:: What to do ::
• A. Using the cyberwar thread, answer these:
(i) What percentage of European enterprises have suffered a targeted attack on their networks?
(ii) What does the military call the threat of taking physical control of an environment?
(iii) Besides the United States, which nations are named in the ongoing strategic military competition over cyber power?
• B. Reproduce the cyberwar thread between "The Cyberwar Thread" and "on their networks.", inclusive.

***** Quoted text

The Cyberwar Thread

Enterprises are failing to tackle targeted network attacks

"...almost three quarters (72 percent) of European enterprises have suffered a targeted attack on their networks.

Of the 72 percent of respondents who said they had experienced a targeted attack, a third highlighted that such an attack had had a "significant" impact on their organisation. A loss of financial data was stated as the biggest impact, followed by lost business, loss of regulated personal data and a loss of intellectual property."
 
Cyberspies, Perhaps Operating In China, Infiltrated US Natural Gas Network: Such Cybercrime Poses More Than Virtual Threat, It’s Kinetic

"The military calls this type of threat the “kinetic effect” of cyber warfare, which goes beyond the theft of, say, credit card information or sensitive classified government intelligence. The “kinetic effect” is about taking physical control of an environment: railroad switches, refinery safety valves, power grids or, in this case, whatever keeps natural gas compressors from overloading and exploding."

“Penetration activities may render ICS components inoperable, alter system data, or even cause economic or physical damage by manipulating the physical system,” the report said.
 
Competition in cyberspace

"In order to create effective policy and strategy, policymakers must first acknowledge that cyber power is part of an ongoing strategic military competition between the United States and nations such as Russia and China. Militarized malware is but one part of a larger cyber power complex that other powers seek to imitate and counter. Only by considering the whole of military cyber power will the United States formulate responses to the expansion of military competition in and over cyberspace.

**********
***** Source data

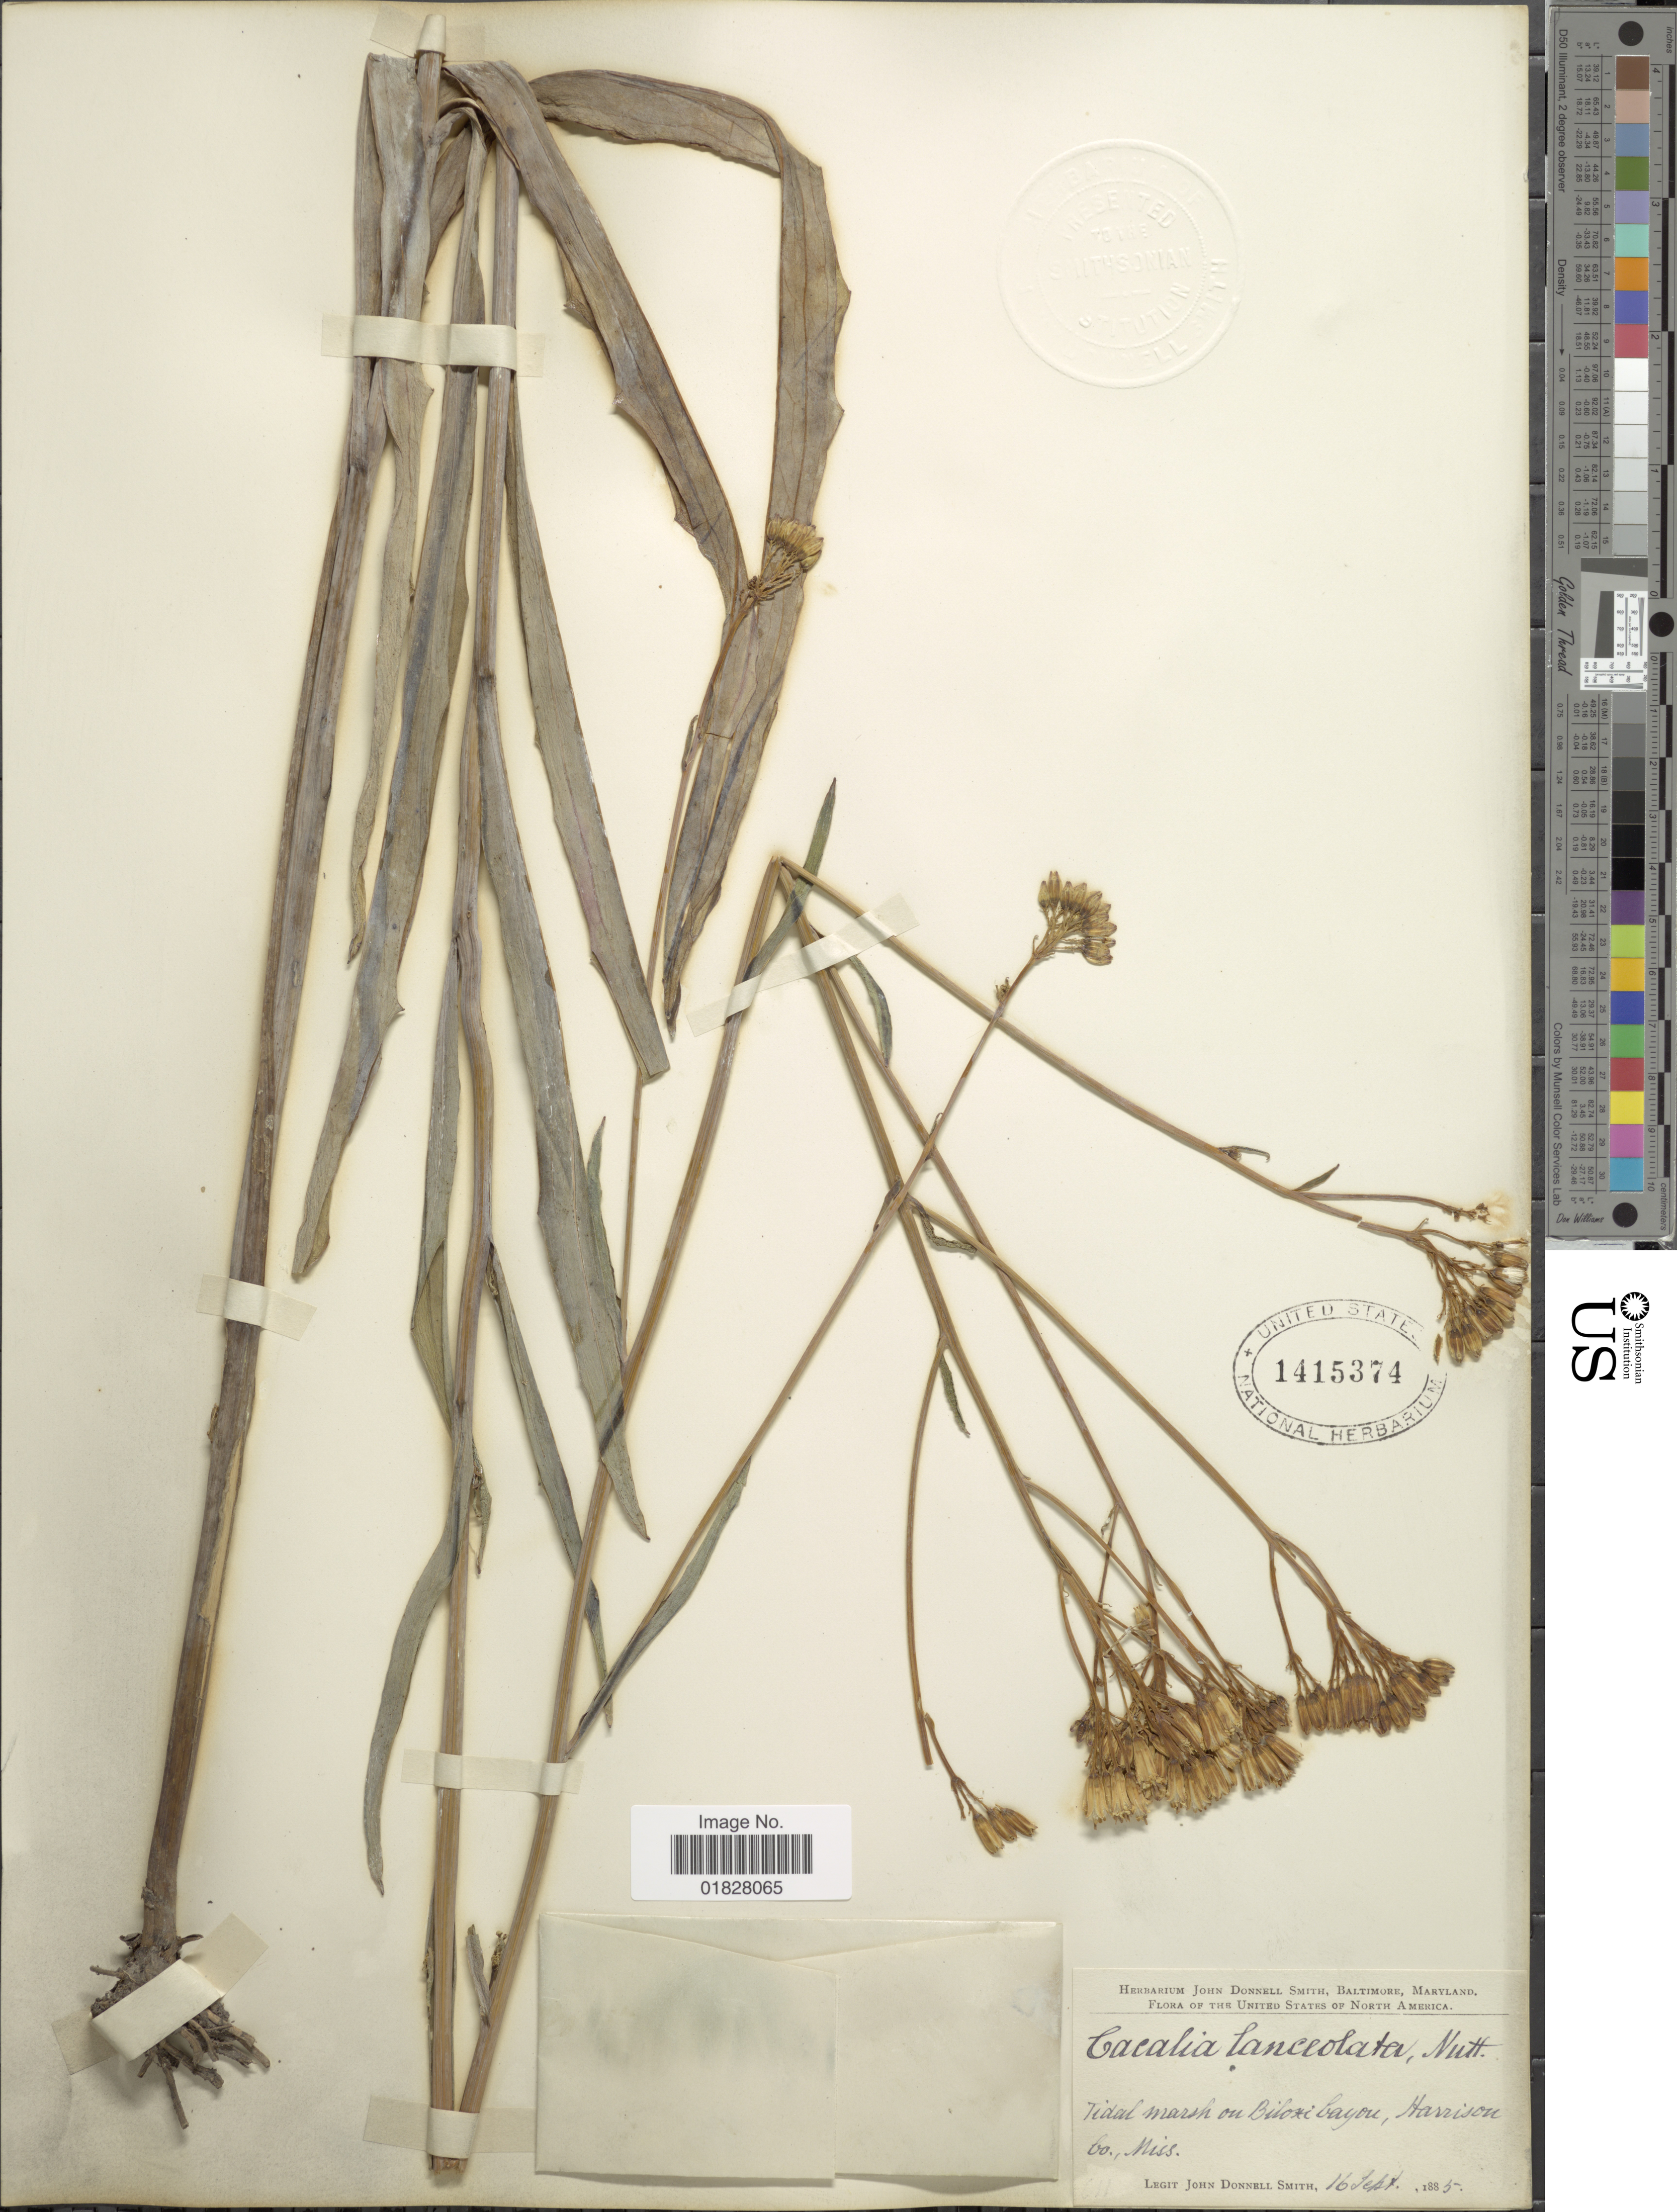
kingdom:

**********

:: Written answers ::
• A.
(i) 72 percent
(ii) The "kinetic effect" of cyber warfare
(iii) Russia and China

• B.
The Cyberwar Thread

Enterprises are failing to tackle targeted network attacks

"...almost three quarters (72 percent) of European enterprises have suffered a targeted attack on their networks.